(Problem)
Pick up the text about the Silver Summit ski area below and keep writing from its last sentence.

(Excerpt to read)
- - - - -

- Interactive map of Silver Summit
- Location: Yellowhead County, Alberta, Canada
- Nearest city: Edson
- Coordinates: 53°53′38″N 116°34′08″W﻿ / ﻿53.89389°N 116.56889°W
- Top elevation: 1,448 m (4,751 ft)
- Base elevation: 1,150 m (3,770 ft)
- Skiable area: 2.6 km^{2} (1.0 sq mi)
- Trails: 12
- Longest run: 2.4 km (1.5 mi)
- Lift system: 2 Surface lifts, 1 chairlift
- Snowfall: 305 cm (120 in)
- Website: Silver Summit

= Silver Summit, Alberta =

Silver Summit was a ski area in Yellowhead County, Alberta, Canada. It is located 50 km (31 mi) north of the town of Edson on Highway 748. Silver Summit had three lifts, one Murry Latta double chairlift, one Doppelmayr T-Bar, and one Rope Tow servicing beginner runs. Silver Summit had seventeen ski trails: seven green, three blue, and seven black.

- - - - -

Stored data entries
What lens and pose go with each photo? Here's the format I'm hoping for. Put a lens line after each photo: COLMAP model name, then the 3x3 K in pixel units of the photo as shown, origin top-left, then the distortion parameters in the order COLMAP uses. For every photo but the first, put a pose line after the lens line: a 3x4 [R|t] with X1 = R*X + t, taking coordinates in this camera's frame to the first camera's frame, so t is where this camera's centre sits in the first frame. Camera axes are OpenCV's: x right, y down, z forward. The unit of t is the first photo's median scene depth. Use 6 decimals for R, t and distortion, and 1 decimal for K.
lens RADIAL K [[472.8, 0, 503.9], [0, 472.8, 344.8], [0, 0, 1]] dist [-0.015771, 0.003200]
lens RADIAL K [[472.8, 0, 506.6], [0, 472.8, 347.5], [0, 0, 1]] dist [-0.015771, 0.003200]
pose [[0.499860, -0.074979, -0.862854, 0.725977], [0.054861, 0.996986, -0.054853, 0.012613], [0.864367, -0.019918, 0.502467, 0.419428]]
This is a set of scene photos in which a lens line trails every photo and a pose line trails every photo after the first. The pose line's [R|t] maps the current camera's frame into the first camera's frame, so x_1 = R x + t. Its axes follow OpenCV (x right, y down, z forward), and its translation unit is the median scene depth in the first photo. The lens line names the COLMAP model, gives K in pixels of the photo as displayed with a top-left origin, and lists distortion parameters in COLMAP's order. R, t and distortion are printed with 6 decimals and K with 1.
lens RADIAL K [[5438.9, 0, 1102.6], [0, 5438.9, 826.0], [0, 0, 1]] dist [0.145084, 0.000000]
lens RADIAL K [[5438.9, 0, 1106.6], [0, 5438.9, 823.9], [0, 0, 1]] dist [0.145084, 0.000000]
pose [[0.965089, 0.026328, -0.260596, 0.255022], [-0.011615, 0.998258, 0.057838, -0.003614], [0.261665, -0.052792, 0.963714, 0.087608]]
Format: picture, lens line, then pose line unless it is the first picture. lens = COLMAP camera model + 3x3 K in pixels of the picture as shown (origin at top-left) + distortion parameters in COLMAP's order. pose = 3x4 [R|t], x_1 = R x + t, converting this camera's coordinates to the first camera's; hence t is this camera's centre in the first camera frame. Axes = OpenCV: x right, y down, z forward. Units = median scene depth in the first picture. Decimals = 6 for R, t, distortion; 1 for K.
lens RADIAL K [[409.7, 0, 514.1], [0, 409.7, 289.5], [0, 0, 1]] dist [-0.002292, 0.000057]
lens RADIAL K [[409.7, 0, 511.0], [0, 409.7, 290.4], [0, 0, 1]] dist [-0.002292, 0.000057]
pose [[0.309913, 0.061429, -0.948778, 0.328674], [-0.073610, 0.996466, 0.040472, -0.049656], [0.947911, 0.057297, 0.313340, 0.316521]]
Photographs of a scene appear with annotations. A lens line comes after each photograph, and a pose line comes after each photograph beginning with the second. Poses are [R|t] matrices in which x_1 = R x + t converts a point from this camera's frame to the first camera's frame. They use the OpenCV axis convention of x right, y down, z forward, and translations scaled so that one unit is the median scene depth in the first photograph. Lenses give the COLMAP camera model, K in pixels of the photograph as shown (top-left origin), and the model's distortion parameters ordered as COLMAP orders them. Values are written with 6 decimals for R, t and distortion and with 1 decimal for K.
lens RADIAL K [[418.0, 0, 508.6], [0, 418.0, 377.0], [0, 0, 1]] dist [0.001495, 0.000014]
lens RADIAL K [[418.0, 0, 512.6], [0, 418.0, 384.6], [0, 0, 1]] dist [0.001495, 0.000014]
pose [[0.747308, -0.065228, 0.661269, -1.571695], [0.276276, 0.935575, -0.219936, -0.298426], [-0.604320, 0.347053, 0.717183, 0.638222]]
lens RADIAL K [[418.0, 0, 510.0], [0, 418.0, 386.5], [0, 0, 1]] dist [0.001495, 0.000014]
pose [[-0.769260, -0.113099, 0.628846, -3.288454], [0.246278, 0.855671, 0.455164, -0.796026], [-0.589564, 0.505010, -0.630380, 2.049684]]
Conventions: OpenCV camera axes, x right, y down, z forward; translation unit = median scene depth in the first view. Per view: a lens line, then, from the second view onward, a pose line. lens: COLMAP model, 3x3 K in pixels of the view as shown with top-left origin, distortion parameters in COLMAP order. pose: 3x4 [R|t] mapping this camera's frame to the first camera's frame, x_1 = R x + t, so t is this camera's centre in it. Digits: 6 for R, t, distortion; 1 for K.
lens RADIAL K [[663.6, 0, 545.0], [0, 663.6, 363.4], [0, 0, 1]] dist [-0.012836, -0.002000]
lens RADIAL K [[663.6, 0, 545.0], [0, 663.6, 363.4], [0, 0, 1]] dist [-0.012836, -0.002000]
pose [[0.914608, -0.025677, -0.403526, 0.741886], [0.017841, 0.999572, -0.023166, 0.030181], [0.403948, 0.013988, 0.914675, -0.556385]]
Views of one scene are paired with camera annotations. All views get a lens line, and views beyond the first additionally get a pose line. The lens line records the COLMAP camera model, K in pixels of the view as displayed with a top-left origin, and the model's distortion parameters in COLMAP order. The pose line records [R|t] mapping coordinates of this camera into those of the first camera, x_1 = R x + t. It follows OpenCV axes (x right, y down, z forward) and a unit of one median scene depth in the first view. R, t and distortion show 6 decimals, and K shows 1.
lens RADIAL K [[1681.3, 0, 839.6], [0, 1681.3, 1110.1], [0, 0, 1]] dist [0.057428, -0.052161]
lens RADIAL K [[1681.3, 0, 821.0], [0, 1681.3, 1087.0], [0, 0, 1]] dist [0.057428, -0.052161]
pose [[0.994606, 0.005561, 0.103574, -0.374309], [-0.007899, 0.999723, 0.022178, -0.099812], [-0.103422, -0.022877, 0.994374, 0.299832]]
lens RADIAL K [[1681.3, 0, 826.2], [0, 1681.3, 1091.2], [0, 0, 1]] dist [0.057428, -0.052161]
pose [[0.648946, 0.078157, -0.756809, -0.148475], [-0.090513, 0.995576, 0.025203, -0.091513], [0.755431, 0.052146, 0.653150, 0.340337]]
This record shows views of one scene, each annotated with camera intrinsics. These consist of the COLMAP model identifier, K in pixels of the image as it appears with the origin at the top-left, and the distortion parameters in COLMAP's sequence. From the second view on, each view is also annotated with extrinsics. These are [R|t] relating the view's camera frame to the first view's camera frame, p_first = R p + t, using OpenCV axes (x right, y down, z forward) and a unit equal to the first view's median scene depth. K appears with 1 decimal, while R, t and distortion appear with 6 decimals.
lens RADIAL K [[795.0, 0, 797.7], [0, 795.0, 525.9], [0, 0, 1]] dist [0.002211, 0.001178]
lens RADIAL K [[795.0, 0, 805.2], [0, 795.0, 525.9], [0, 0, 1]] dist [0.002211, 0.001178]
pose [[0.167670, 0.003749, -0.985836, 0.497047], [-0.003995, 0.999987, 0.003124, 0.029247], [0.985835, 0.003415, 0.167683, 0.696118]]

- - - - -

(Output of the exercise)
==History==

Silver Summit was conceived in the early 1960s by a group of local businessmen, including Paul Melhus from Edmonton, who saw the need for a ski hill outside the Canadian Rockies. Rick Damm, a German former ski jumper, bought the ski resort in 1969. During the year of 1984, a ski jumping complex with K15, K30, and K50 hills were built, all in accordance with FIS standards. The ski jumping facility at Silver Summit opened October 1984 and was the only ski jumping facility until Canada Olympic Park was completed in Calgary. Although the ski jump towers have been demolished, the judge's tower still remains to this day. As of 2024, Silver Summit is not intended for use as a ski area again, in accordance with the current owners of the property.